Regrets

I read an internet article on what people regret as they lay dying. The most common theme is -Live life that is true to the self, not other people’s expectations. That’s it.

Wondering what this could mean for anyone living in this manner, I see two opposites. One is freedom of exploring life fully and becoming more natural and fulfilled. The opposite is a selfish boor, who takes from others rather than giving. And that leads me to what I would say of my regret – not giving more to others.

My career took off when I spent more time helping others than trying to earn more for myself and family. The income race is more an ego thing than a practical question of affordability. I can certainly say I was in that race, but one day, I became fascinated in changing things for the better, helping others become more of the who they could be.

There was no day in particular, or date, that I am aware of making this change. It just happened. Years later I could see that I was happy doing the work. I slowly became aware that this type of work actually made me happy.

The best advice an older person can give a younger, is – Find work you love to do, and you won’t work another day in your life.

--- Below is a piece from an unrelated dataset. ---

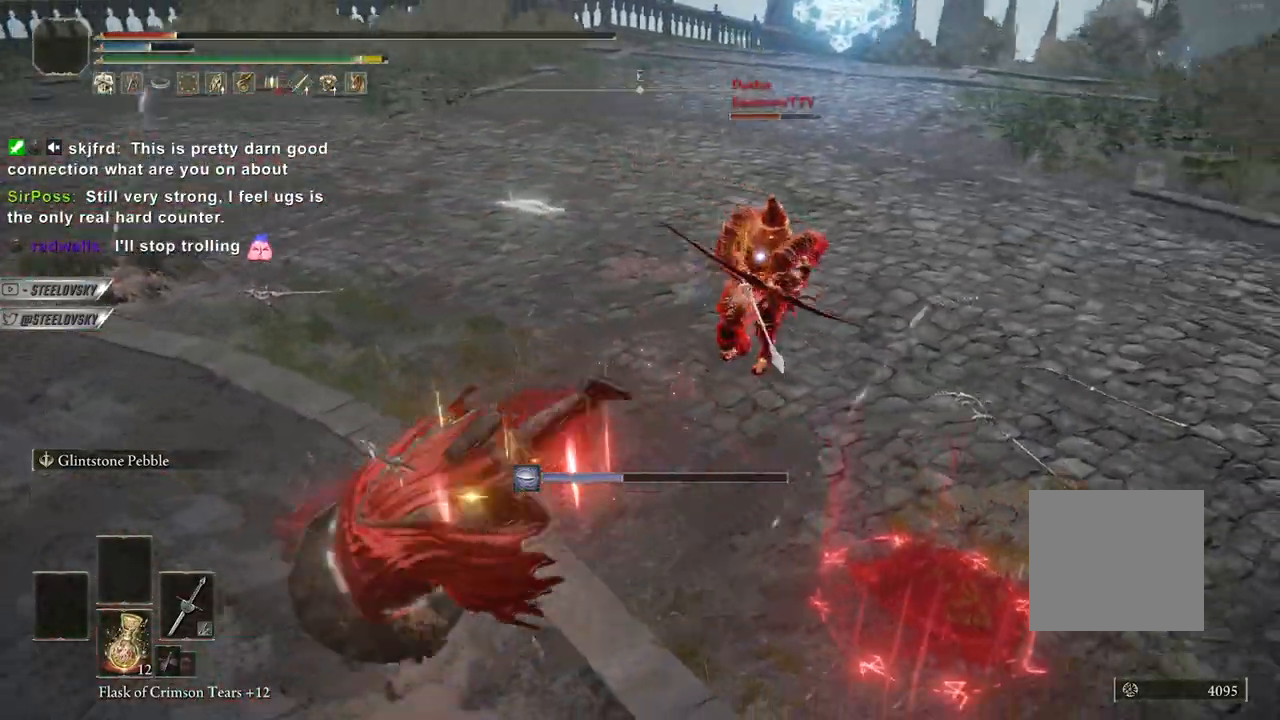
{"buttons": ["CIRCLE", "L1"], "left_stick": "left", "right_stick": "center", "events": [[167, "L1", "down"], [283, "CIRCLE", "down"]]}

That advice is very true in my case. The only problem is I didn’t know any of this when I was doing it. It was not a conscious thing. Years later I realized the truth of it all. It was fun, fascinating and personally rewarding to help others. The focus was not on me. I could lose myself in the work. That neutralized the ego thing, or at least a lot of it.

Most of us understand the truths involved here. Most of us do not live our lives in this manner. Those who do are happier and more accomplished than others. But a person can come to the truth and live it eventually if they truly want it. In a society erected on conspicuous consumption, the task is much more difficult. And yes, I loved cars, houses, clothes, watches and shoes. If I had the time and the money, I indulged in these things.

Today I don’t care if the sweatpants I love to wear have holes in the cuffs. I will wear these into public spaces in spite of the tacky appearance. Why? Because it really doesn’t matter what others think of me. I know me. I know my worth. I am satisfied that things have turned out well regardless of what I have.

What I have becomes less important as the days tick toward the final end. We don’t know when that will happen, but the longer the time span, the happiness is even greater. God, I wish I had known this years before!

Time to share that with others when it will do the most good!